Wednesday, June 16, 2010

Obama/BP showdown today

Paltalk News Network

President Obama meets with BP officials Wednesday for what a former boss of mine would describe as a "come to Jesus meeting." But while a hard-line approach by the president may play well with the public, is it really the right thing to do?

Opinion polls indicate that the president has clearly suffered as the result of his handling the Gulf of Mexico oil spill. Detractors have gone so far as to suggest that he was not only slow off the mark to respond - but - at least initially - fumbled the ball.

It's possible that his several-day trip to the region - and last night's prime time address to the nation about the spill - serves to change that perception. So too might his harsh commentary toward BP. So harsh that he was forced to remind the British government that BP stands for British Petroleum - not the British People.
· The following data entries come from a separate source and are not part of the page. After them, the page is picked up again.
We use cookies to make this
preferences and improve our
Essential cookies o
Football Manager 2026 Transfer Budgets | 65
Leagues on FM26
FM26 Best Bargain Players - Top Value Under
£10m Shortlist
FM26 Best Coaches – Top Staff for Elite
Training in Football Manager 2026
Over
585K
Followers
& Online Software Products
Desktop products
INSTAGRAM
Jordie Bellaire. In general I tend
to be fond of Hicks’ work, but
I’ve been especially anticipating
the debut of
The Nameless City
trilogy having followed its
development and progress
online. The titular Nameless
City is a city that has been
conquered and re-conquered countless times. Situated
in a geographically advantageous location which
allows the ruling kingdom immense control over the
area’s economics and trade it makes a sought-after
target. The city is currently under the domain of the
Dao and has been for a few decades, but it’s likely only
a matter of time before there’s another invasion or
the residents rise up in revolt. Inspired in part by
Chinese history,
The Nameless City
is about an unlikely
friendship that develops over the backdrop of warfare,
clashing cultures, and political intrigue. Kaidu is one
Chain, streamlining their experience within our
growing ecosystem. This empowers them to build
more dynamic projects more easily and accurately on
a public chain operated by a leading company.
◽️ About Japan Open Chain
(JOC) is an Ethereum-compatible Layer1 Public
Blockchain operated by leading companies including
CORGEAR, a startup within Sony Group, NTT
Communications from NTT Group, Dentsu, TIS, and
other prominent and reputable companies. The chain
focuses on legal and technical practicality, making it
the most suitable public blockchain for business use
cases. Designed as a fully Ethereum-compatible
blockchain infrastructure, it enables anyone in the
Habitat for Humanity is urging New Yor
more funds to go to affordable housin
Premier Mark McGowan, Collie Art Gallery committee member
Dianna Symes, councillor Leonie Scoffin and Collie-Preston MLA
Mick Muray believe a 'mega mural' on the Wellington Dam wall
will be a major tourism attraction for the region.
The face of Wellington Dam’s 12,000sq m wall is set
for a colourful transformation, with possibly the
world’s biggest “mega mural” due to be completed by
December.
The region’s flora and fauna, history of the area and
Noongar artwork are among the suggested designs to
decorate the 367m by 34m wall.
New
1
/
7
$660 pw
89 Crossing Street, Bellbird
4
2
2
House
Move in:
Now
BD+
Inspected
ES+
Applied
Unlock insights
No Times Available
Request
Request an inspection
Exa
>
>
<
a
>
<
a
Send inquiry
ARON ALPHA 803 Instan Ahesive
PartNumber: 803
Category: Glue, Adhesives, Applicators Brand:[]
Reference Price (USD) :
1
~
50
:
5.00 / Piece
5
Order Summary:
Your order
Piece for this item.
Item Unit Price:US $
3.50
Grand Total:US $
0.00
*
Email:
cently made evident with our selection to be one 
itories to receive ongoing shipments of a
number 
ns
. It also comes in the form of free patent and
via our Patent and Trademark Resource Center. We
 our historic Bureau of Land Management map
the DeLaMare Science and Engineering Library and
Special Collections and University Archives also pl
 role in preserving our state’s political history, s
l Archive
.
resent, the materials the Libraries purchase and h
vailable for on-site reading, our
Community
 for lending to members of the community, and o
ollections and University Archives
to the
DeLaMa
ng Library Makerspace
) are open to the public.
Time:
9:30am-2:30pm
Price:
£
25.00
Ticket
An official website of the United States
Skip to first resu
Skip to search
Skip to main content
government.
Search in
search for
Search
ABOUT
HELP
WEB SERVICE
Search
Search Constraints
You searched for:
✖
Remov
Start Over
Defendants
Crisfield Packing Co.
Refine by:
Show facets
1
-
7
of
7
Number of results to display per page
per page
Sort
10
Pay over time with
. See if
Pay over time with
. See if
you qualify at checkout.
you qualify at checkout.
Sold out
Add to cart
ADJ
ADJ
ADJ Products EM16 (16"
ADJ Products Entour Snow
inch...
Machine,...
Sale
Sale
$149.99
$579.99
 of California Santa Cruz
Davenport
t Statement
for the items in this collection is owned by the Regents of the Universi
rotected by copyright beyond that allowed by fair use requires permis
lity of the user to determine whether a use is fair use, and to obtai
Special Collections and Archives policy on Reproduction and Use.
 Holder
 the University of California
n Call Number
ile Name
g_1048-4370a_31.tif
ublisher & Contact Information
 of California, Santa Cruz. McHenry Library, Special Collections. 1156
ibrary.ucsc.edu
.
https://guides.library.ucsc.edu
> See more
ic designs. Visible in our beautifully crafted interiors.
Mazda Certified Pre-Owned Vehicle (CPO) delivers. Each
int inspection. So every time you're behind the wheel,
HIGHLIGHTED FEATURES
But let's face facts here.

The president needs BP's cooperation. As he himself has so correctly pointed out - the U.S. government lacks the expertise and the experience to deal with this disaster.

Further alienating BP can only prove counterproductive.

Yes, of course, BP needs to be taken to task. And the repair and cleanup effort needs to be watch-dogged better than was the drilling operation that went so bad. But the time for recrimination and threats can wait.

Of course there will be lawsuits and lawful demands for compensation. Everyone, most of all BP, knows this. But now, the focus should be on cooperation - and stopping the leak. Then cleaning up the mess. And only then attempts at retribution.

Like it or not, BP and the government have to be partners during this phase of the crisis. They can become full fledged combatants later.

When he ran for office, President Obama pledged better diplomacy with the nations of the world than was evidenced during George W. Bush's administration. It's time, Mr. President, to put some of that diplomacy to work.